— START OF Given data —
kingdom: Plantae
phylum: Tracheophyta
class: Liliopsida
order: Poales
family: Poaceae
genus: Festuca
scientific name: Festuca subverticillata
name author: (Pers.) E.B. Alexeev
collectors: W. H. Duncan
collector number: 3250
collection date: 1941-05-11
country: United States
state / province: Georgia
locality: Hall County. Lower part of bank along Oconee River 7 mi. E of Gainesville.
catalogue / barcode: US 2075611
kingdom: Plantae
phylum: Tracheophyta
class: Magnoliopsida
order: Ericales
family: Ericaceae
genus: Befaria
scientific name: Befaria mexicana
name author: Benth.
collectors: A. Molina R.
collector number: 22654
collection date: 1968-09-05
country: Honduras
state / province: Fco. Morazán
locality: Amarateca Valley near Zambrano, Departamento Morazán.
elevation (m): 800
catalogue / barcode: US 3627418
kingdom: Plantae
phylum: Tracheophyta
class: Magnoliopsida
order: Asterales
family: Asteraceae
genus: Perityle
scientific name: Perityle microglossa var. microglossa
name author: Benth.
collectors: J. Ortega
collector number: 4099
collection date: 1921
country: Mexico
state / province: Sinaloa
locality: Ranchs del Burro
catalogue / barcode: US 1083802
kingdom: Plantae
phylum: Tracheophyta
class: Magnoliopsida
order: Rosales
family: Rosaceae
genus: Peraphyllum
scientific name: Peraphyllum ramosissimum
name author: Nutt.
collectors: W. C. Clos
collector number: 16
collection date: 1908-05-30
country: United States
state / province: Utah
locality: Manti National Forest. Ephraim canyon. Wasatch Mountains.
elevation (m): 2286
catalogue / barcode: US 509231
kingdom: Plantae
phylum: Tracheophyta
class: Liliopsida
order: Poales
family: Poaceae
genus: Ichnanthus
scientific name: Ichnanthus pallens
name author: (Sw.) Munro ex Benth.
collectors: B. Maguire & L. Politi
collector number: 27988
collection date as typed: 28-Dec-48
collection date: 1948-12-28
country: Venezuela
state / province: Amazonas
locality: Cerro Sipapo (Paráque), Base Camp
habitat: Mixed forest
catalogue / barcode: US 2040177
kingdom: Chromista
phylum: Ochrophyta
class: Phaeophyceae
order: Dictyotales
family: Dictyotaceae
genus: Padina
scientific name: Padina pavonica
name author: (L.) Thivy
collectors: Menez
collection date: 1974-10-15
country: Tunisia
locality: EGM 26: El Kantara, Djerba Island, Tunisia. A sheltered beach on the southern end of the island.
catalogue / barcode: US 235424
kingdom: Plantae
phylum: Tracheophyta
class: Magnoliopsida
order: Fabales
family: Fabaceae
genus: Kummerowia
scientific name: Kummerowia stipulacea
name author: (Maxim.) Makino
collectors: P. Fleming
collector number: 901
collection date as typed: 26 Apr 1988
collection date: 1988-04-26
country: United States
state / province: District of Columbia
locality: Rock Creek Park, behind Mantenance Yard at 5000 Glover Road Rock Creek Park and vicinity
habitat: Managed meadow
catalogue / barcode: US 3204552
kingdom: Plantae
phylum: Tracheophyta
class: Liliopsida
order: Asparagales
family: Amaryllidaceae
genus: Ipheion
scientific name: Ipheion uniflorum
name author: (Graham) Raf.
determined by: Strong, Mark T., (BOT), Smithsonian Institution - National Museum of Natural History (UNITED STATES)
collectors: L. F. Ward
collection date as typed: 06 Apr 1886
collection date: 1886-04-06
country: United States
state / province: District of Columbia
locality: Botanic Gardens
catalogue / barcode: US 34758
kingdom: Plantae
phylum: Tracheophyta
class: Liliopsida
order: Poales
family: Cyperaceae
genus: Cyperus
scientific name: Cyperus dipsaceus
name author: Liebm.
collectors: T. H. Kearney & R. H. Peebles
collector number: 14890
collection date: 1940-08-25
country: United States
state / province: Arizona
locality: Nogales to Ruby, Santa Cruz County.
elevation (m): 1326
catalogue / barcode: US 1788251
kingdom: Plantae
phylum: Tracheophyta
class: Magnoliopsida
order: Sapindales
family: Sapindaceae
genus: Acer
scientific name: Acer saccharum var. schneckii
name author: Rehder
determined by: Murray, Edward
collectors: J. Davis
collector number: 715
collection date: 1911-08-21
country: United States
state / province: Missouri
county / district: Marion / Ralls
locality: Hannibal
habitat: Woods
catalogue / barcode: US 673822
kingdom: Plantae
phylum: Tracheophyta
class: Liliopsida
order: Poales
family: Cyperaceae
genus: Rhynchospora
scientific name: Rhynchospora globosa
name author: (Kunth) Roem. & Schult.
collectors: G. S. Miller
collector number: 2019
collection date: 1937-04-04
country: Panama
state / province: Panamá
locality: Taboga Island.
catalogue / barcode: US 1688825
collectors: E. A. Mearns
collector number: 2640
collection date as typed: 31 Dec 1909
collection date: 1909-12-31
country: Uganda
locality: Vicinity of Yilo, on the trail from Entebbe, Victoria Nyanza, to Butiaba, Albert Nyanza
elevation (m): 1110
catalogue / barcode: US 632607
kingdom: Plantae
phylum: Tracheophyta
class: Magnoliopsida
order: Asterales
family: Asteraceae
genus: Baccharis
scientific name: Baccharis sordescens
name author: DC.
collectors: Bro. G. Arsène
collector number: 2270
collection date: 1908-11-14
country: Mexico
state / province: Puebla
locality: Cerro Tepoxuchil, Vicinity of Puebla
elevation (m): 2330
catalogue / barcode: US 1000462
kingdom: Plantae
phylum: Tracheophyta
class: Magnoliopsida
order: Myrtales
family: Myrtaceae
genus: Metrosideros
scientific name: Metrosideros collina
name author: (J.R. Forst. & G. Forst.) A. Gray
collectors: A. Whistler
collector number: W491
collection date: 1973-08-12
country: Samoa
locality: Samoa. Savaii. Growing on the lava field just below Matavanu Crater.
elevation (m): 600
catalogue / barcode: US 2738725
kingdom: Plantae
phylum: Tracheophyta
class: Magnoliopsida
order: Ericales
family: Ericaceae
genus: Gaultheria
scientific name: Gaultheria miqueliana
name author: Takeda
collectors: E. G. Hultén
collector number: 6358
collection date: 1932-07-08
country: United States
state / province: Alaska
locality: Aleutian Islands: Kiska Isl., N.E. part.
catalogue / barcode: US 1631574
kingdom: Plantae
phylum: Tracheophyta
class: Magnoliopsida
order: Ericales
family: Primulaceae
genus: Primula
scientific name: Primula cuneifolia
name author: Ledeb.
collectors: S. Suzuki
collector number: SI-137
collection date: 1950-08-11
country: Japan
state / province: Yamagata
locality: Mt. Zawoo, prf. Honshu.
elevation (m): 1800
— END OF Given data —
■ **Directions for this task**
Write out every line of the data above without changing anything.

■ **Task answer**
kingdom: Plantae
phylum: Tracheophyta
class: Liliopsida
order: Poales
family: Poaceae
genus: Festuca
scientific name: Festuca subverticillata
name author: (Pers.) E.B. Alexeev
collectors: W. H. Duncan
collector number: 3250
collection date: 1941-05-11
country: United States
state / province: Georgia
locality: Hall County. Lower part of bank along Oconee River 7 mi. E of Gainesville.
catalogue / barcode: US 2075611
kingdom: Plantae
phylum: Tracheophyta
class: Magnoliopsida
order: Ericales
family: Ericaceae
genus: Befaria
scientific name: Befaria mexicana
name author: Benth.
collectors: A. Molina R.
collector number: 22654
collection date: 1968-09-05
country: Honduras
state / province: Fco. Morazán
locality: Amarateca Valley near Zambrano, Departamento Morazán.
elevation (m): 800
catalogue / barcode: US 3627418
kingdom: Plantae
phylum: Tracheophyta
class: Magnoliopsida
order: Asterales
family: Asteraceae
genus: Perityle
scientific name: Perityle microglossa var. microglossa
name author: Benth.
collectors: J. Ortega
collector number: 4099
collection date: 1921
country: Mexico
state / province: Sinaloa
locality: Ranchs del Burro
catalogue / barcode: US 1083802
kingdom: Plantae
phylum: Tracheophyta
class: Magnoliopsida
order: Rosales
family: Rosaceae
genus: Peraphyllum
scientific name: Peraphyllum ramosissimum
name author: Nutt.
collectors: W. C. Clos
collector number: 16
collection date: 1908-05-30
country: United States
state / province: Utah
locality: Manti National Forest. Ephraim canyon. Wasatch Mountains.
elevation (m): 2286
catalogue / barcode: US 509231
kingdom: Plantae
phylum: Tracheophyta
class: Liliopsida
order: Poales
family: Poaceae
genus: Ichnanthus
scientific name: Ichnanthus pallens
name author: (Sw.) Munro ex Benth.
collectors: B. Maguire & L. Politi
collector number: 27988
collection date as typed: 28-Dec-48
collection date: 1948-12-28
country: Venezuela
state / province: Amazonas
locality: Cerro Sipapo (Paráque), Base Camp
habitat: Mixed forest
catalogue / barcode: US 2040177
kingdom: Chromista
phylum: Ochrophyta
class: Phaeophyceae
order: Dictyotales
family: Dictyotaceae
genus: Padina
scientific name: Padina pavonica
name author: (L.) Thivy
collectors: Menez
collection date: 1974-10-15
country: Tunisia
locality: EGM 26: El Kantara, Djerba Island, Tunisia. A sheltered beach on the southern end of the island.
catalogue / barcode: US 235424
kingdom: Plantae
phylum: Tracheophyta
class: Magnoliopsida
order: Fabales
family: Fabaceae
genus: Kummerowia
scientific name: Kummerowia stipulacea
name author: (Maxim.) Makino
collectors: P. Fleming
collector number: 901
collection date as typed: 26 Apr 1988
collection date: 1988-04-26
country: United States
state / province: District of Columbia
locality: Rock Creek Park, behind Mantenance Yard at 5000 Glover Road Rock Creek Park and vicinity
habitat: Managed meadow
catalogue / barcode: US 3204552
kingdom: Plantae
phylum: Tracheophyta
class: Liliopsida
order: Asparagales
family: Amaryllidaceae
genus: Ipheion
scientific name: Ipheion uniflorum
name author: (Graham) Raf.
determined by: Strong, Mark T., (BOT), Smithsonian Institution - National Museum of Natural History (UNITED STATES)
collectors: L. F. Ward
collection date as typed: 06 Apr 1886
collection date: 1886-04-06
country: United States
state / province: District of Columbia
locality: Botanic Gardens
catalogue / barcode: US 34758
kingdom: Plantae
phylum: Tracheophyta
class: Liliopsida
order: Poales
family: Cyperaceae
genus: Cyperus
scientific name: Cyperus dipsaceus
name author: Liebm.
collectors: T. H. Kearney & R. H. Peebles
collector number: 14890
collection date: 1940-08-25
country: United States
state / province: Arizona
locality: Nogales to Ruby, Santa Cruz County.
elevation (m): 1326
catalogue / barcode: US 1788251
kingdom: Plantae
phylum: Tracheophyta
class: Magnoliopsida
order: Sapindales
family: Sapindaceae
genus: Acer
scientific name: Acer saccharum var. schneckii
name author: Rehder
determined by: Murray, Edward
collectors: J. Davis
collector number: 715
collection date: 1911-08-21
country: United States
state / province: Missouri
county / district: Marion / Ralls
locality: Hannibal
habitat: Woods
catalogue / barcode: US 673822
kingdom: Plantae
phylum: Tracheophyta
class: Liliopsida
order: Poales
family: Cyperaceae
genus: Rhynchospora
scientific name: Rhynchospora globosa
name author: (Kunth) Roem. & Schult.
collectors: G. S. Miller
collector number: 2019
collection date: 1937-04-04
country: Panama
state / province: Panamá
locality: Taboga Island.
catalogue / barcode: US 1688825
collectors: E. A. Mearns
collector number: 2640
collection date as typed: 31 Dec 1909
collection date: 1909-12-31
country: Uganda
locality: Vicinity of Yilo, on the trail from Entebbe, Victoria Nyanza, to Butiaba, Albert Nyanza
elevation (m): 1110
catalogue / barcode: US 632607
kingdom: Plantae
phylum: Tracheophyta
class: Magnoliopsida
order: Asterales
family: Asteraceae
genus: Baccharis
scientific name: Baccharis sordescens
name author: DC.
collectors: Bro. G. Arsène
collector number: 2270
collection date: 1908-11-14
country: Mexico
state / province: Puebla
locality: Cerro Tepoxuchil, Vicinity of Puebla
elevation (m): 2330
catalogue / barcode: US 1000462
kingdom: Plantae
phylum: Tracheophyta
class: Magnoliopsida
order: Myrtales
family: Myrtaceae
genus: Metrosideros
scientific name: Metrosideros collina
name author: (J.R. Forst. & G. Forst.) A. Gray
collectors: A. Whistler
collector number: W491
collection date: 1973-08-12
country: Samoa
locality: Samoa. Savaii. Growing on the lava field just below Matavanu Crater.
elevation (m): 600
catalogue / barcode: US 2738725
kingdom: Plantae
phylum: Tracheophyta
class: Magnoliopsida
order: Ericales
family: Ericaceae
genus: Gaultheria
scientific name: Gaultheria miqueliana
name author: Takeda
collectors: E. G. Hultén
collector number: 6358
collection date: 1932-07-08
country: United States
state / province: Alaska
locality: Aleutian Islands: Kiska Isl., N.E. part.
catalogue / barcode: US 1631574
kingdom: Plantae
phylum: Tracheophyta
class: Magnoliopsida
order: Ericales
family: Primulaceae
genus: Primula
scientific name: Primula cuneifolia
name author: Ledeb.
collectors: S. Suzuki
collector number: SI-137
collection date: 1950-08-11
country: Japan
state / province: Yamagata
locality: Mt. Zawoo, prf. Honshu.
elevation (m): 1800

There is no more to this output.